» **Saved data entries**:
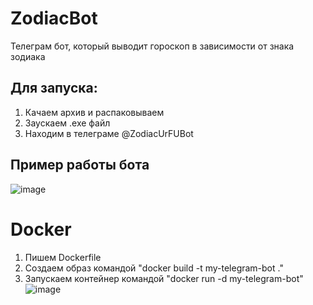 # ZodiacBot
Телеграм бот, который выводит гороскоп в зависимости от знака зодиака
## Для запуска:
1) Качаем архив и распаковываем
2) Заускаем .exe файл
3) Находим в телеграме @ZodiacUrFUBot
## Пример работы бота
![image](https://github.com/user-attachments/assets/c45311d3-9df8-4131-8c9a-1c8ee5f54239)
# Docker
1) Пишем Dockerfile
2) Создаем образ командой "docker build -t my-telegram-bot ."
3) Запускаем контейнер командой "docker run -d my-telegram-bot"
![image](https://github.com/user-attachments/assets/46a764f6-722d-4c1c-96a9-14a53ba618f0)

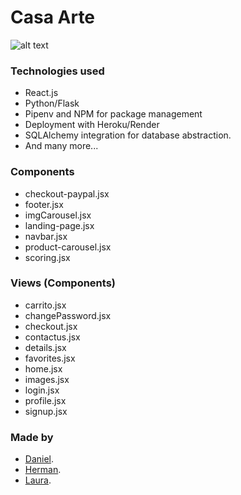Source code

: # Casa Arte

![alt text](https://i.imgur.com/BioYZ0s.png)

### Technologies used

- React.js
- Python/Flask
- Pipenv and NPM for package management
- Deployment with Heroku/Render
- SQLAlchemy integration for database abstraction.
- And many more...

### Components

- checkout-paypal.jsx
- footer.jsx
- imgCarousel.jsx
- landing-page.jsx
- navbar.jsx
- product-carousel.jsx
- scoring.jsx

### Views (Components)

- carrito.jsx
- changePassword.jsx
- checkout.jsx
- contactus.jsx
- details.jsx
- favorites.jsx
- home.jsx
- images.jsx
- login.jsx
- profile.jsx
- signup.jsx

### Made by 
- [Daniel](https://www.linkedin.com/in/daniel-martinez-779a1224a/).
- [Herman](https://www.linkedin.com/in/herman-gonzalez-61b236257/).
- [Laura](https://www.linkedin.com/in/laura-magallanes-4025b6212/).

» **The problem**: Return, without any change, the part of the records that opens with the line containing "### Views (Components)" and closes with the line containing "- signup.jsx", including both of those lines.

» **Response**:
### Views (Components)

- carrito.jsx
- changePassword.jsx
- checkout.jsx
- contactus.jsx
- details.jsx
- favorites.jsx
- home.jsx
- images.jsx
- login.jsx
- profile.jsx
- signup.jsx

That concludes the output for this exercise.